The condemnations rained upon the once future king of L.A. Online comments tore him to shreds, reporters gave their holy two cents, and the sentiment that had welled up in Puig’s direction surged the other way. He was considered the front-runner of MLB’s popular “Final Vote” contest and didn’t win, losing to Braves first basemen Freddie Freeman. Whether or not Puig deserved to be an all-star is secondary–what matters is that Puig would have won the same contest two weeks earlier in a landslide. His case is a beautiful microcosm of human irrationality and capriciousness. The true reason why baseball fans revolted against Puig is because we overindulged ourselves, in the same way that “Rolling in the Deep” went from beloved to overplayed to “oh God not again.” We were unrestrained in praise and equally profligate in our ill-founded hatred.
The case for saving Puig’s character is easy: he is a very young man from a foreign, isolated country who does not speak the native language or understand the culture. His ejection, while hotheaded, was due to a very hard, dangerous object being directed at his cranium, and then witnessing a fellow teammate suffer the same experience. His bat flips are overdone and unsportsmanlike, but perhaps he is not aware of their implications, as the nuances of baseball’s ethics are random and ridiculous. Charging the mound and punching somebody? It isn’t smiled upon but fighting is mostly acceptable in the eyes of the fans. Bat flips? What insolence! The Gonzalez interaction was very likely taken out of context, as Gonzalez tried striking up a conversation about Cuba and Puig (as a Cuban defector) may have been unnerved by this strange man speaking Spanish and asking questions about his native country. It is also possible that Puig wanted to focus on batting practice and mentally prepare for the game. The fact is that nobody knows, but judgments are made all the same.

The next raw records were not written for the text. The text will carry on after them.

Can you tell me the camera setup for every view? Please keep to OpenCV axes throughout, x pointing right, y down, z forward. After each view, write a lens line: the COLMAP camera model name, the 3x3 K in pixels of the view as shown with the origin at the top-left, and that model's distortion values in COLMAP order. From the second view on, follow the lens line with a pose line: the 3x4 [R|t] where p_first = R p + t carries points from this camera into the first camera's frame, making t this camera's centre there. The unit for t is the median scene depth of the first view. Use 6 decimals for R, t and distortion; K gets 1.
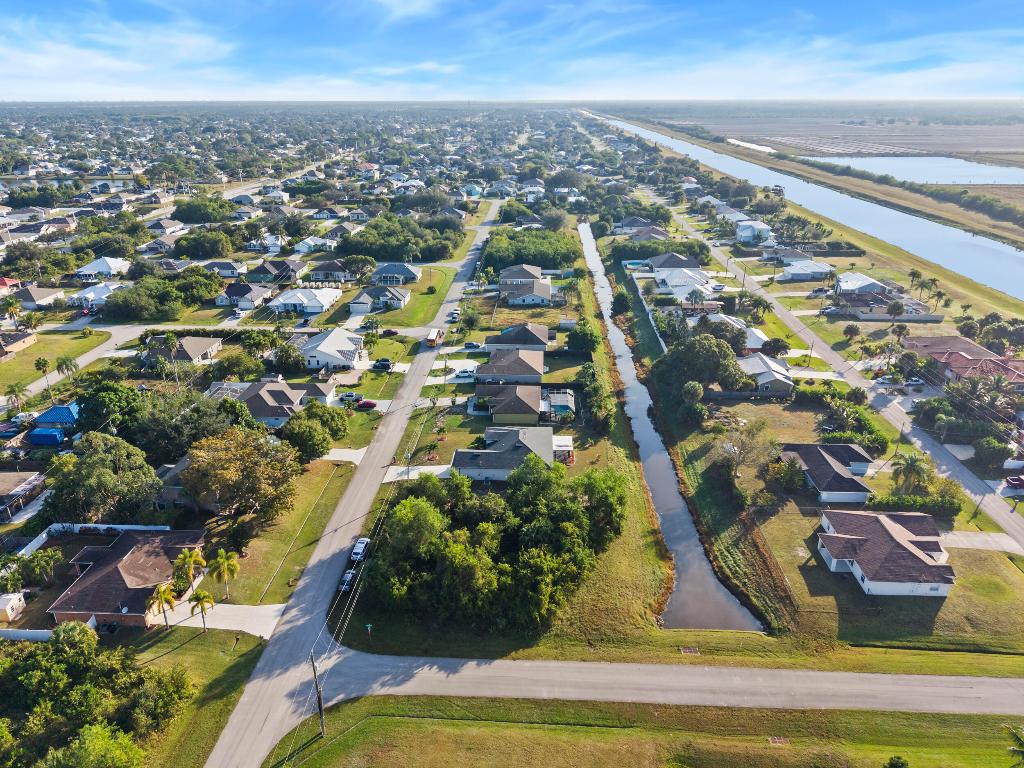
lens RADIAL K [[680.3, 0, 512.0], [0, 680.3, 384.0], [0, 0, 1]] dist [0.061921, -0.105994]
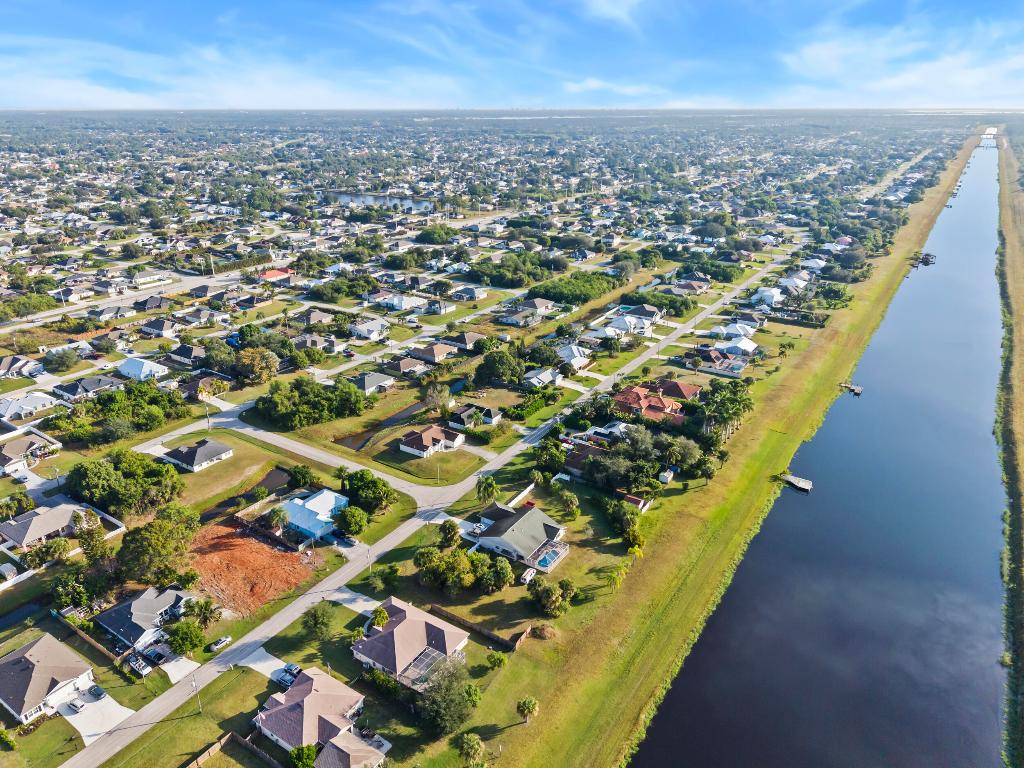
lens RADIAL K [[683.8, 0, 512.0], [0, 683.8, 384.0], [0, 0, 1]] dist [0.008668, -0.004861]
pose [[0.860245, 0.192089, -0.472314, 1.045234], [-0.197035, 0.979599, 0.039532, -0.053589], [0.470273, 0.059055, 0.880543, -0.513937]]
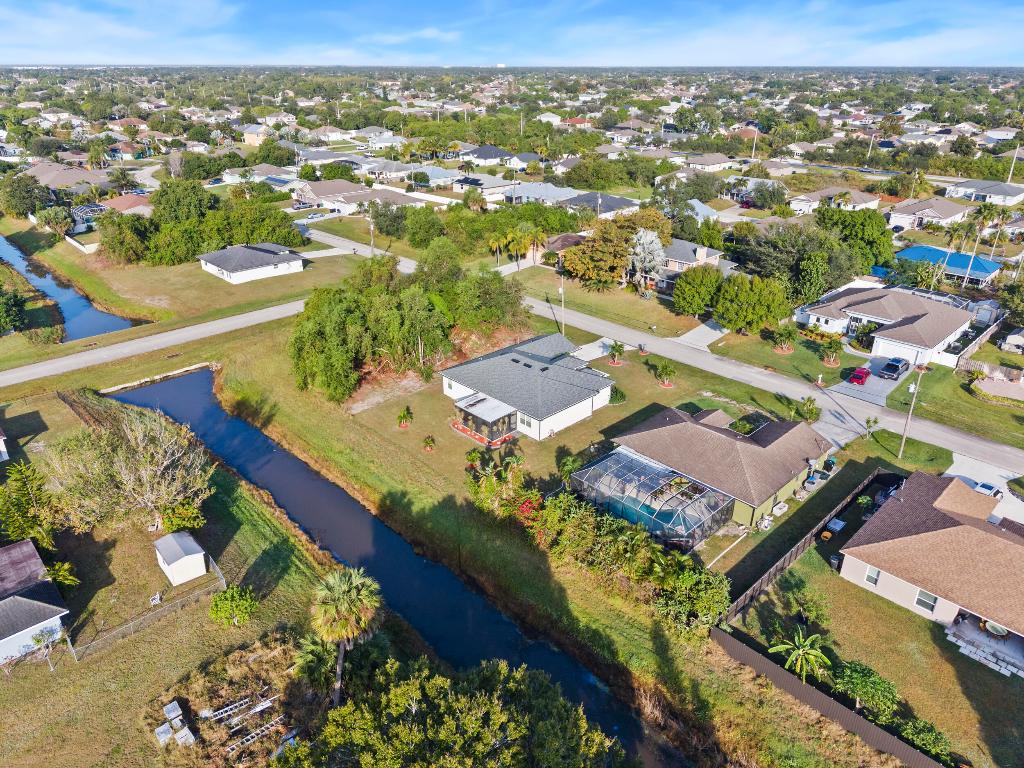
lens RADIAL K [[683.8, 0, 512.0], [0, 683.8, 384.0], [0, 0, 1]] dist [0.008668, -0.004861]
pose [[-0.684963, 0.303095, -0.662540, 0.309824], [-0.282204, 0.728003, 0.624798, -0.205196], [0.671704, 0.614934, -0.413121, 0.907071]]
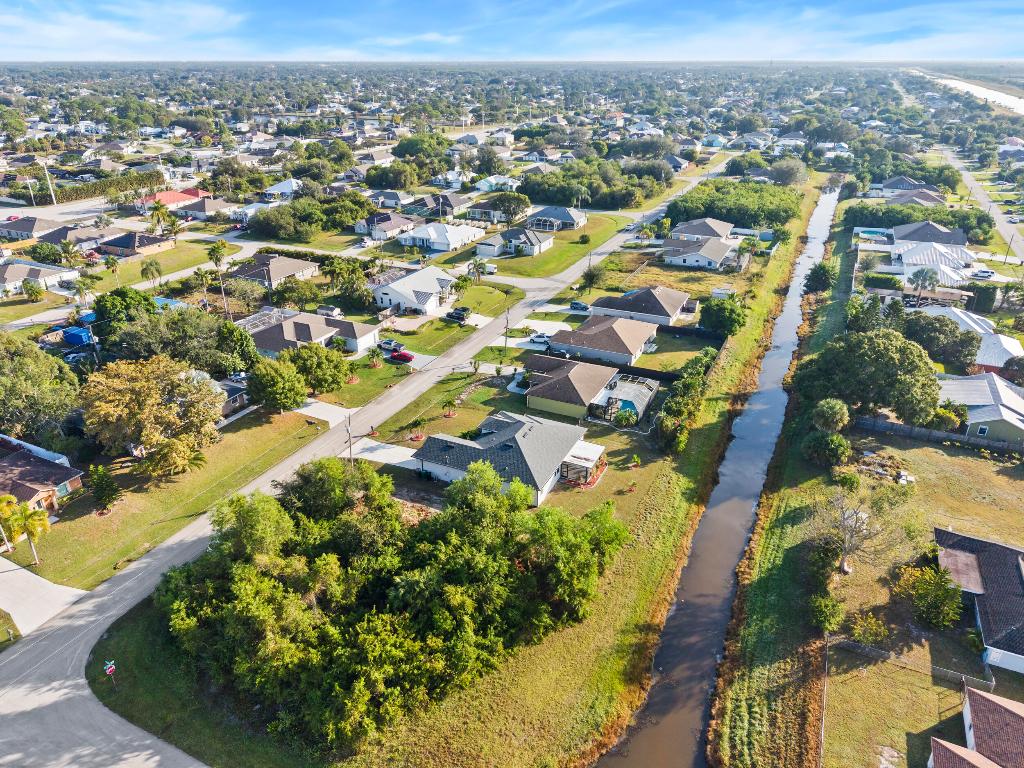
lens RADIAL K [[683.8, 0, 512.0], [0, 683.8, 384.0], [0, 0, 1]] dist [0.008668, -0.004861]
pose [[0.920865, 0.167707, -0.351969, 0.173079], [-0.150707, 0.985701, 0.075373, -0.016630], [0.359576, -0.016364, 0.932972, 0.248619]]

This is the problem with people when faced with talking about celebrity. Because they do not know the actor, ballplayer, or singer personally, they must make assumptions based on very little evidence. Unfortunately, most people are not great detectives even when assisted by heaps of evidence, so many remarks and insults directed towards famous folks and Puig in particular are largely baseless. Actions are said to speak louder than words, but in reality both can be twisted out of context. Puig, because he can’t speak English, is left with nothing to judge but his actions and his actions, isolated to a baseball diamond, are micoglimpses into his actual life. Perhaps he is a terrible person who wants to fight everyone, mug for the television cameras, and shun former stars, but we as an audience cannot take it upon ourselves to make these conclusions without reason. Perception is hardly truth, and the public must be aware of the pitfalls and consequence of their limited interpretations.